Geëxtraheerde tekst:

---+---

Links: Portret van Frederica Louisa Wilhelmina van Oranje van Charles Melchior Descourtis, ca. 1791. (Coll. British Museum, London) en rechts: Portret van Frederica Louisa Wilhelmina, prinses van Oranje-Nassau, van Johann Friedrich August Tischbein, 1795. (Bron: Geheugenvannederland.nl).
 
Andere omgangsvormen en een andere zedelijke moraal aan het Brunswijkse hof maakten het daar voor Louise niet gemakkelijk. Zij miste vooral het culturele leven van Den Haag en werd gekweld door heimwee en ledigheid. Wilhelmina wees haar dochter op haar aanpassingsvermogen en vooral op de plichten en verantwoordelijkheden die het huwelijk met zich meebracht. De vele bezoeken aan en van de stadhouderlijke familie vormden een welkome afwisseling in Louises bestaan. (Bron tekst: Historici.nl)

Omdat het huwelijk kinderloos bleef, was Louises echtgenoot gedwongen afstand te doen van zijn erfrechten ten gunste van zijn jongere broer Frederik Willem. Hierdoor verminderden haar aanzien en invloed aan het hof. In een brief aan haar moeder van 25 mei 1791 schrijft Louise dat zij zich niet bedroefd laat maken door het uitblijven van een zwangerschap. Na de vlucht van de stadhouderlijke familie in 1795 naar Engeland verslechterde haar financiële situatie omdat de renten uit Holland wegvielen. (Bron tekst: Oranje in Ballingschap, Mr. L.A. Struik. Uitgave: de Bataafse Leeuw, Amsterdam 2006)

---+---

Gegeven lijst:
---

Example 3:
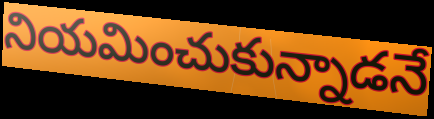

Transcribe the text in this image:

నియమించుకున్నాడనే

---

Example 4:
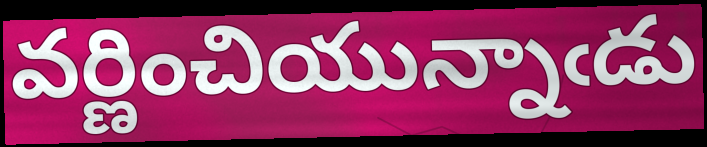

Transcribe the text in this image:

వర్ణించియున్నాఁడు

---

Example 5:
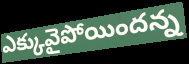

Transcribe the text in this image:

---+---

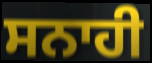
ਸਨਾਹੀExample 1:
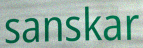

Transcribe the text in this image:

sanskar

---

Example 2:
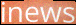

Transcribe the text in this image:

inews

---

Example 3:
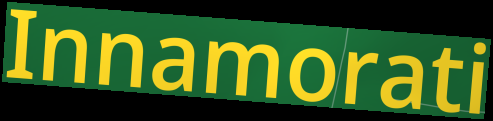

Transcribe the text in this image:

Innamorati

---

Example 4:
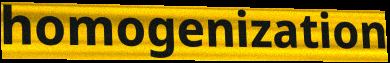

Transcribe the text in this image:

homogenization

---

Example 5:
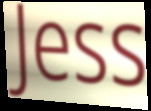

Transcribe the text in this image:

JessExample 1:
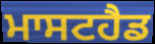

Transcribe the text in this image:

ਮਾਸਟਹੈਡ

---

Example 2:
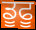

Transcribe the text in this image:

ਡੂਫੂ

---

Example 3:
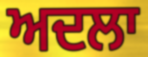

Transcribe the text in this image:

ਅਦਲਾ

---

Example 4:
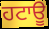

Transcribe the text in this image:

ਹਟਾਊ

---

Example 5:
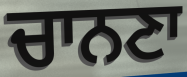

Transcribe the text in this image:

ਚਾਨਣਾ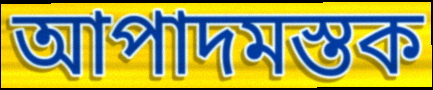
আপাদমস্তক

---+---

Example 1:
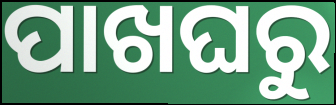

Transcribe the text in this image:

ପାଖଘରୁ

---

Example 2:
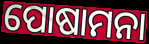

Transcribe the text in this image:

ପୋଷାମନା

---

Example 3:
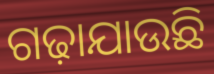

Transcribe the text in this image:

---+---

Schrijfopdrachten:
1 - Vat de tekst over Louise van Oranje samen in twee zinnen.
2 - Beantwoord over de tekst over Louise van Oranje de volgende vragen:
(a) Wat miste Louise aan het Brunswijkse hof vooral?
(b) Op welke datum schreef Louise haar moeder dat het uitblijven van een zwangerschap haar niet bedroefd maakte?
(c) Wie maakte het portret uit 1795?

Antwoorden per opdracht:
1 - Aan het Brunswijkse hof had Louise het moeilijk door andere omgangsvormen en een andere zedelijke moraal: ze miste het culturele leven van Den Haag en werd gekweld door heimwee en ledigheid, terwijl de bezoeken aan en van de stadhouderlijke familie een welkome afwisseling vormden. Omdat haar huwelijk kinderloos bleef, moest haar echtgenoot zijn erfrechten afstaan aan zijn jongere broer Frederik Willem, waardoor haar aanzien en invloed afnamen, en na de vlucht van de stadhouderlijke familie naar Engeland in 1795 verslechterde haar financiële situatie doordat de renten uit Holland wegvielen.

2 -
(a) Het culturele leven van Den Haag.
(b) Op 25 mei 1791.
(c) Johann Friedrich August Tischbein.